## Start

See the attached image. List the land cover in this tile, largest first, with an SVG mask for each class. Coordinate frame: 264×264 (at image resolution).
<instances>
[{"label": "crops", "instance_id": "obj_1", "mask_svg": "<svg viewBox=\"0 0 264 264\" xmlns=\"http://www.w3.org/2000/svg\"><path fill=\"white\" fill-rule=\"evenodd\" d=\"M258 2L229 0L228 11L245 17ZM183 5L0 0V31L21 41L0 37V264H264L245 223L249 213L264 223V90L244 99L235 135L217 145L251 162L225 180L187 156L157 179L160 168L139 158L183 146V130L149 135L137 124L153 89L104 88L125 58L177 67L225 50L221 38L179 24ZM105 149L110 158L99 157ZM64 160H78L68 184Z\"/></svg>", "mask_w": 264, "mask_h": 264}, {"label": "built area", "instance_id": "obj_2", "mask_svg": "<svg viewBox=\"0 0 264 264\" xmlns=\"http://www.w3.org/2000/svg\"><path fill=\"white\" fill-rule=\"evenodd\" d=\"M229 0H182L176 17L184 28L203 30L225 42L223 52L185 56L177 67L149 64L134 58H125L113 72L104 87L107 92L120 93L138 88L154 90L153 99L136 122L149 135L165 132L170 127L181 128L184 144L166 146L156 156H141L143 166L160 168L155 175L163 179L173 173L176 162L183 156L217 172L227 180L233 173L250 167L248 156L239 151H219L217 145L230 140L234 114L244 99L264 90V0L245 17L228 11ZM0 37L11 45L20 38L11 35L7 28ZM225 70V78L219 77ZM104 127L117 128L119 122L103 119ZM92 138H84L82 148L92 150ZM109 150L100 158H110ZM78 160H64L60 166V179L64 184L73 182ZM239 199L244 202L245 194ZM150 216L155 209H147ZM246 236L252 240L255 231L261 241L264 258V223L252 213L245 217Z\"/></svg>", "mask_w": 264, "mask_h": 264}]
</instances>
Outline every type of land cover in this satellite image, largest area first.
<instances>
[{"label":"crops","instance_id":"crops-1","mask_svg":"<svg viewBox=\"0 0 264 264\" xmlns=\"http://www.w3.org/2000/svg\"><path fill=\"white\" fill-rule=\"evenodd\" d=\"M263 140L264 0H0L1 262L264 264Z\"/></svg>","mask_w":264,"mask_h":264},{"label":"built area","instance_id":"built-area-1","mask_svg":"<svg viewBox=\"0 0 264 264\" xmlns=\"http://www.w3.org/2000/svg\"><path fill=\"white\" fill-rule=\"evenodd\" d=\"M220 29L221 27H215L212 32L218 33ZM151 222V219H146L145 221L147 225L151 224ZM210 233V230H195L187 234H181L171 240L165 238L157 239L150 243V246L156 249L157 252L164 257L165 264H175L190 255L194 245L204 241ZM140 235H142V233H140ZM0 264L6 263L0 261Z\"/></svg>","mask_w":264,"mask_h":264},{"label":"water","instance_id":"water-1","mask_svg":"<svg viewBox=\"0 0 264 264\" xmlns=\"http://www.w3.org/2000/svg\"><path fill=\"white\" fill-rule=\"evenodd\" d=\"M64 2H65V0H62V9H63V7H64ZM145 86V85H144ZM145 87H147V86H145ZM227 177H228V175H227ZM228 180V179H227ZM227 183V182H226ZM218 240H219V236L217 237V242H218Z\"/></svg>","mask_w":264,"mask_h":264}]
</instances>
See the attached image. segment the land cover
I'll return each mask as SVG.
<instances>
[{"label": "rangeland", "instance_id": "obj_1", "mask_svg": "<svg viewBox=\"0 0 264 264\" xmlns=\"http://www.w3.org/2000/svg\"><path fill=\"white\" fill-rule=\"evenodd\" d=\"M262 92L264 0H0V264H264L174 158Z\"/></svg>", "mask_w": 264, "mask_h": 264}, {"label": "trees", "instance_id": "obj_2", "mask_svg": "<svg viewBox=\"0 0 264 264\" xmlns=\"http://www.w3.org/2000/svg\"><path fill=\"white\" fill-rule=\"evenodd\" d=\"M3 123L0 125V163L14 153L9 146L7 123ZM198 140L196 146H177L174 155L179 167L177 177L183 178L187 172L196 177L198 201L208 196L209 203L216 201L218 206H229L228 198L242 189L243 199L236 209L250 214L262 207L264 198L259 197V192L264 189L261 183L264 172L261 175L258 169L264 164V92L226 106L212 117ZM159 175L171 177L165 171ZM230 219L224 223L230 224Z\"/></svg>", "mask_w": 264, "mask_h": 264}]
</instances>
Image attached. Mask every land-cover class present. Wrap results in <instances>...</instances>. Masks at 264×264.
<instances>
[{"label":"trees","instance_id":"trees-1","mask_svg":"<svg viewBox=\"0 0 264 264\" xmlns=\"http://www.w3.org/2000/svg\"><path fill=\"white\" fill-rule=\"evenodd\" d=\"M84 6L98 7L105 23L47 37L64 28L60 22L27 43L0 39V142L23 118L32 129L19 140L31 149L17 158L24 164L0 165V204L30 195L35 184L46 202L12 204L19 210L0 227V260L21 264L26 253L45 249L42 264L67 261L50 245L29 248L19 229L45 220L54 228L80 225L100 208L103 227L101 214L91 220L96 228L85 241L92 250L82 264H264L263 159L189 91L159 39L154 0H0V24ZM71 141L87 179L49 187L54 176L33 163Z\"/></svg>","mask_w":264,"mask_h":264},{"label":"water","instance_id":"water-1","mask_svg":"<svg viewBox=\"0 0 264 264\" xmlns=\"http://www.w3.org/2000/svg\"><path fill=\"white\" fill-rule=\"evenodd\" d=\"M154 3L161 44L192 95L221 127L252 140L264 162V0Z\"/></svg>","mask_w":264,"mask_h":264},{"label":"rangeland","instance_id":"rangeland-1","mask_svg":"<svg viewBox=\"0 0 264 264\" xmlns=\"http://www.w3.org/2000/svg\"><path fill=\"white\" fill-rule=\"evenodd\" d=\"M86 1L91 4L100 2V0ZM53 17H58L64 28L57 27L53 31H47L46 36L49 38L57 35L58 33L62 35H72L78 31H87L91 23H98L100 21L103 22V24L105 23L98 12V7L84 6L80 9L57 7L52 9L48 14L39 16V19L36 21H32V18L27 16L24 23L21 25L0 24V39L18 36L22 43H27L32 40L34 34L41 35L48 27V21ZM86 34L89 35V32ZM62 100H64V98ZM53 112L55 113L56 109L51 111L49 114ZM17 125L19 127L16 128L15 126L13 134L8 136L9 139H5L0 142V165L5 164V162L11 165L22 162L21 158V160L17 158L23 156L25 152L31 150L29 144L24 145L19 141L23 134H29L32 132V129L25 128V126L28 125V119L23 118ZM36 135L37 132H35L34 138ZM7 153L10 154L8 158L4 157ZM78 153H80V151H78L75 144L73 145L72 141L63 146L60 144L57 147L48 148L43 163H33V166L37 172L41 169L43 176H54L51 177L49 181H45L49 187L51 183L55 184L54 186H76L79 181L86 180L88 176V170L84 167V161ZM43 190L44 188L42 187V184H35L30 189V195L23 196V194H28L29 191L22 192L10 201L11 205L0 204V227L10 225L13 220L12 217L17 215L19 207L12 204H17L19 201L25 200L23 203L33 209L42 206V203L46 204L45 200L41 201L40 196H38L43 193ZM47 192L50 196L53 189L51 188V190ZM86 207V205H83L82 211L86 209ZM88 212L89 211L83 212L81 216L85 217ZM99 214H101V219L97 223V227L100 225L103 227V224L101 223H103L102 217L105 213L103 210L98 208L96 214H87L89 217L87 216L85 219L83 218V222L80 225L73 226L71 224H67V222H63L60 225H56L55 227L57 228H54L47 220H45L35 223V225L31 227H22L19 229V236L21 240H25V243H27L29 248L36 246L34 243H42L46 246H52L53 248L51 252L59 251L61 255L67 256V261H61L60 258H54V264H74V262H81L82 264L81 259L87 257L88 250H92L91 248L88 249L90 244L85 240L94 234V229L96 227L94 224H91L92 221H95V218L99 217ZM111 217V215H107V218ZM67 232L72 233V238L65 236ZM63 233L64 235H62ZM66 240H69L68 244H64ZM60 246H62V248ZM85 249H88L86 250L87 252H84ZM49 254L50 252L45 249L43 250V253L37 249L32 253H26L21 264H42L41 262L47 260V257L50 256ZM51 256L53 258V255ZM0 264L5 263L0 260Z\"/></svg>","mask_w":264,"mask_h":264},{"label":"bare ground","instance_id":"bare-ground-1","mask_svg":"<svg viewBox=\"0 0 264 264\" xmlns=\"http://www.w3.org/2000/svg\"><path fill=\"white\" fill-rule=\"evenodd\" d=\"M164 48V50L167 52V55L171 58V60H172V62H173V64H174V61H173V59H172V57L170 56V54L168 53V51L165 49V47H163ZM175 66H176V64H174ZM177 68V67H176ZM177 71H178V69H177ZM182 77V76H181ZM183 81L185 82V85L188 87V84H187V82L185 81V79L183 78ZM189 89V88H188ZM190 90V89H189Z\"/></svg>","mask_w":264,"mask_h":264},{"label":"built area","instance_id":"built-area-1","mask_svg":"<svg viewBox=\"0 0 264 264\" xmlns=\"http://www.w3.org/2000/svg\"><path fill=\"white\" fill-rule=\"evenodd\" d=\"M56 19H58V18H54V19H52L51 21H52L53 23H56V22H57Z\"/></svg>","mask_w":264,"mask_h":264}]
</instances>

## End

▸ **Instructions to follow**
Quote the items word for word, from their first line through the line containing "Outline every type", both included.

▸ **Solution to the problem**
See the attached image. List the land cover in this tile, largest first, with an SVG mask for each class. Coordinate frame: 264×264 (at image resolution).
<instances>
[{"label": "crops", "instance_id": "obj_1", "mask_svg": "<svg viewBox=\"0 0 264 264\" xmlns=\"http://www.w3.org/2000/svg\"><path fill=\"white\" fill-rule=\"evenodd\" d=\"M258 2L229 0L228 11L245 17ZM183 5L0 0V31L21 41L0 37V264H264L245 223L249 213L264 223V90L244 99L235 135L217 145L251 162L225 180L187 156L157 179L160 168L139 158L183 146V130L149 135L137 124L153 89L104 88L125 58L177 67L225 50L221 38L179 24ZM105 149L110 158L99 157ZM64 160H78L68 184Z\"/></svg>", "mask_w": 264, "mask_h": 264}, {"label": "built area", "instance_id": "obj_2", "mask_svg": "<svg viewBox=\"0 0 264 264\" xmlns=\"http://www.w3.org/2000/svg\"><path fill=\"white\" fill-rule=\"evenodd\" d=\"M229 0H182L176 17L184 28L203 30L225 42L223 52L185 56L177 67L149 64L134 58H125L113 72L104 87L107 92L120 93L138 88L154 90L153 99L136 122L149 135L165 132L170 127L181 128L184 144L166 146L156 156H141L143 166L160 168L155 175L163 179L173 173L176 162L183 156L217 172L227 180L233 173L250 167L248 156L239 151H219L217 145L230 140L234 114L244 99L264 90V0L245 17L228 11ZM0 37L11 45L20 38L11 35L7 28ZM225 70V78L219 77ZM104 127L117 128L119 122L103 119ZM92 138H84L82 148L92 150ZM109 150L100 158H110ZM78 160H64L60 166V179L64 184L73 182ZM239 199L244 202L245 194ZM150 216L155 209H147ZM246 236L252 240L255 231L261 241L264 258V223L252 213L245 217Z\"/></svg>", "mask_w": 264, "mask_h": 264}]
</instances>
Outline every type of land cover in this satellite image, largest area first.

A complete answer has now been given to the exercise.